**抜粋文**:
------------

1分でわかる金嬉老事件

金嬉老事件は銃を持った殺人犯が籠城先の旅館で記者会見を行うなど、日本で初めての劇場型犯罪事件です。 在日韓国人の犯人が警察の差別発言を糾弾する事で、殺人事件が民族問題へと発展します。マスコミによって凶悪殺人犯が民族差別と闘う英雄になっていきます。過熱報道は国民の関心を引き、事件を題材にした映画やドラマも数多く作られました。

金嬉老事件の真相

  • 旅館を舞台にした劇場型犯罪事件
  • 殺人事件は民族問題に移り変わる
  • 犯人をモデルにしたドラマや映画も多数できる

金嬉老事件の概要

1968年2月20日に殺人犯が静岡県の寸又峡(すまたきょう)温泉にあった「ふじみや旅館」で起こした監禁籠城事件の事です。 犯人は、人質解放の条件に警察による在日韓国人への差別発言の謝罪を要求します。手出しできない警察を横目にマスコミを呼んで記者会見をする犯人は「コリアンの英雄」に祭り上げられました。この事件の経緯を説明します。

------------

**課題**:
金嬉老事件を解説した上の文章の続きを、最後の文「この事件の経緯を説明します。」の後から書きなさい。

**保存済みの項目**:
------------

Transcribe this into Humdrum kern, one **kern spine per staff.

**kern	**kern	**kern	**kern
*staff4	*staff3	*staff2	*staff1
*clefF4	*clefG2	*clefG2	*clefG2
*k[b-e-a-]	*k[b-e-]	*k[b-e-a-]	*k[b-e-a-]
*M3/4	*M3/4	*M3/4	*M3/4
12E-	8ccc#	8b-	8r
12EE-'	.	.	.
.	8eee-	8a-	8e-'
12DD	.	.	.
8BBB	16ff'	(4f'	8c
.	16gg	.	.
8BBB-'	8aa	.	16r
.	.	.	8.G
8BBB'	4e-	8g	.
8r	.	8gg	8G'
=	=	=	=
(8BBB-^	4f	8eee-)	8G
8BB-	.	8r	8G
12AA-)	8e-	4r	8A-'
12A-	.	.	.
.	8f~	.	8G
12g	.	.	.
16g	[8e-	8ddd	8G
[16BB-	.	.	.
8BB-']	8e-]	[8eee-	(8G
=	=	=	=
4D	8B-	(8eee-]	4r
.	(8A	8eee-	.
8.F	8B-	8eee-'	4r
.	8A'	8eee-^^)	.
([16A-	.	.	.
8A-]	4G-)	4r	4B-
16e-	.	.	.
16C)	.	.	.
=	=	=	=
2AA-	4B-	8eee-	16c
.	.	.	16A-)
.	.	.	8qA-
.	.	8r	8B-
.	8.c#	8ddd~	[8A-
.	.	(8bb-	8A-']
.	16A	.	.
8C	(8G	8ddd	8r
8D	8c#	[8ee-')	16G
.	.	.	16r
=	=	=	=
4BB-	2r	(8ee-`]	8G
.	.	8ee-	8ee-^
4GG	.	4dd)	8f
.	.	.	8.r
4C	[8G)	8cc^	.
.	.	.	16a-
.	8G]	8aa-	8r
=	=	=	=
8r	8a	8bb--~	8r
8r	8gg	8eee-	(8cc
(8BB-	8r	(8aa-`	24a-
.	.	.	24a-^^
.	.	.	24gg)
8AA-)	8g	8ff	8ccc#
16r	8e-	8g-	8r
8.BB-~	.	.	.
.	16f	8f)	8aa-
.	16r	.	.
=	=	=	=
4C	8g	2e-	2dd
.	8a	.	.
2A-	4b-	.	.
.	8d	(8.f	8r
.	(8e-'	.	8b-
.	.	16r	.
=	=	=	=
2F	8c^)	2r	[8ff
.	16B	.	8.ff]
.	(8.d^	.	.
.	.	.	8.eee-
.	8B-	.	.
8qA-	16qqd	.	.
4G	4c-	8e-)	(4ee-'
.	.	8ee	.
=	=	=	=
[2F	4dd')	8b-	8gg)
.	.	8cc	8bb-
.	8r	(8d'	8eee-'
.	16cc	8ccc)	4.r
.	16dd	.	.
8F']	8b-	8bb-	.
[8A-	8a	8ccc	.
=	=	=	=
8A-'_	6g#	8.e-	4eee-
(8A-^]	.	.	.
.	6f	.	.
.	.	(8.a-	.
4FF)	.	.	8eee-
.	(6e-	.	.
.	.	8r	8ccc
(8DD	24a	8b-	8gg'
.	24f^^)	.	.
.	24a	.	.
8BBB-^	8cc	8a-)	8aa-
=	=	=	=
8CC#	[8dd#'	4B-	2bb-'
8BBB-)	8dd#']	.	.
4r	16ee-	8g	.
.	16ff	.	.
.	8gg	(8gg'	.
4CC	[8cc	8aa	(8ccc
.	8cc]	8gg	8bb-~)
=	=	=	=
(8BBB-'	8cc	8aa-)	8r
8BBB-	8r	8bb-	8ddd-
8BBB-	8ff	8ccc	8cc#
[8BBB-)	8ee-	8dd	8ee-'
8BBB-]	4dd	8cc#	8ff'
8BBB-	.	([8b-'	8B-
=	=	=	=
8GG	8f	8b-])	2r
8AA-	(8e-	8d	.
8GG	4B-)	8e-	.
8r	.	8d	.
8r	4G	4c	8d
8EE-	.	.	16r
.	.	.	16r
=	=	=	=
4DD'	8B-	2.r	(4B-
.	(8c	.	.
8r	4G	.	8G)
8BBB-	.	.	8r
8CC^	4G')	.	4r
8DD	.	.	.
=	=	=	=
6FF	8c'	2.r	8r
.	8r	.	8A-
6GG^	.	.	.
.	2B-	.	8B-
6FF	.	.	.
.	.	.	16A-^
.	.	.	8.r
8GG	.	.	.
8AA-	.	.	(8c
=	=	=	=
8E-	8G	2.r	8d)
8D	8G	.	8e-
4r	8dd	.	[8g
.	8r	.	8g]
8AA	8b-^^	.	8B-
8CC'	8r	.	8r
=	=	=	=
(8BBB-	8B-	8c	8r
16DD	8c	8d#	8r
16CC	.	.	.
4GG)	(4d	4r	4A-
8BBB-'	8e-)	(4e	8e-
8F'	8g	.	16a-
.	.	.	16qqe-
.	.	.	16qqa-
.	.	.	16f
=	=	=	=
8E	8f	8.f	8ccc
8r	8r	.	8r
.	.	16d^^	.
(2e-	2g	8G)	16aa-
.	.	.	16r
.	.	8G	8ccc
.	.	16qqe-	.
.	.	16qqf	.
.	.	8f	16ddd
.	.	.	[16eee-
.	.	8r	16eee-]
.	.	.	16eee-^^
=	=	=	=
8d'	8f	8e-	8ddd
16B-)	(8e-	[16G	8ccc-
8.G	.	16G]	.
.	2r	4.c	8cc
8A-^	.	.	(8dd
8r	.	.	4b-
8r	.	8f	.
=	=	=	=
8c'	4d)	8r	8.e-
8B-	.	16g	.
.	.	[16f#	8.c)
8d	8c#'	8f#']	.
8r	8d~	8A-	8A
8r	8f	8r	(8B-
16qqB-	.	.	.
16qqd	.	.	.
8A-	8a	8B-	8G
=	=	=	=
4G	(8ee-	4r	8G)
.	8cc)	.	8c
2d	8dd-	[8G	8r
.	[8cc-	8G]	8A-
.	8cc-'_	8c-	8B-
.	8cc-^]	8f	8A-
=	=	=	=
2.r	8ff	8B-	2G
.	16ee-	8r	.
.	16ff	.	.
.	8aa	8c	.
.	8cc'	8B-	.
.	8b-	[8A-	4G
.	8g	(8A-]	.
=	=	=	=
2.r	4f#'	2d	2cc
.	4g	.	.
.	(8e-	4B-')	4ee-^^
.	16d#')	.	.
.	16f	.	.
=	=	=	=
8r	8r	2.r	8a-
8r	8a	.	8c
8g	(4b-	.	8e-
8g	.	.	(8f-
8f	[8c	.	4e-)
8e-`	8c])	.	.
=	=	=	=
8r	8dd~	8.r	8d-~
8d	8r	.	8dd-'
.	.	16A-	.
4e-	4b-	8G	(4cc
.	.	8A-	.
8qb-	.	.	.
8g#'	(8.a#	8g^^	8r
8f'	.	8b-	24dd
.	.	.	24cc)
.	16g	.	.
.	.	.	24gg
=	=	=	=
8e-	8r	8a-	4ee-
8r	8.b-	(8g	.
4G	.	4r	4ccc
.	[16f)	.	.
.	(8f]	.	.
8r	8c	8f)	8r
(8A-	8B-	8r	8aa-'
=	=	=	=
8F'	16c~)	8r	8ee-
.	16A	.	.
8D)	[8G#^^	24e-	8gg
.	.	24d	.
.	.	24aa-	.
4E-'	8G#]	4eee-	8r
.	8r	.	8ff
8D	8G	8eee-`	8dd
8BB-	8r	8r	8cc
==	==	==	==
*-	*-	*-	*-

------------

**解答**:
暴力団と金銭トラブルに陥り暴力団組員2名をライフルで殺害

犯人の名前は在日韓国人2世の金嬉老(キンキロウ)当時39歳です。 1968年2月20日、手形トラブルが原因で借金の返済を求めれていた金嬉老は静岡県清水市(現・静岡市清水区)の歓楽街にあるクラブ「みんくす」で暴力団員2名(1人は未成年)と面会します。 借金返済の口論が続き金は一旦その場を離れますが、再び現れた時には持ってきたライフル銃を乱射して2人を殺しました。店を出た金は、止めていた乗用車で逃亡します。

その後ふじみや旅館に立て篭もり従業員と客を人質にとった

警察の検問も逃亡する金を見つけられませんでしたが、2月21日0時20分頃に金は清水署に連絡を入れます。金自身がその居場所を警察に伝えています。 静岡県にある寸又峡(すまたきょう)温泉の「ふじみや旅館」に押し入った金は、宿泊客と従業員13人を人質にして立て籠もります。金は人質に対して、自分や同胞が朝鮮人としてどれほどの差別を受け苦しんだかを話し、危害を加えない事を約束しています。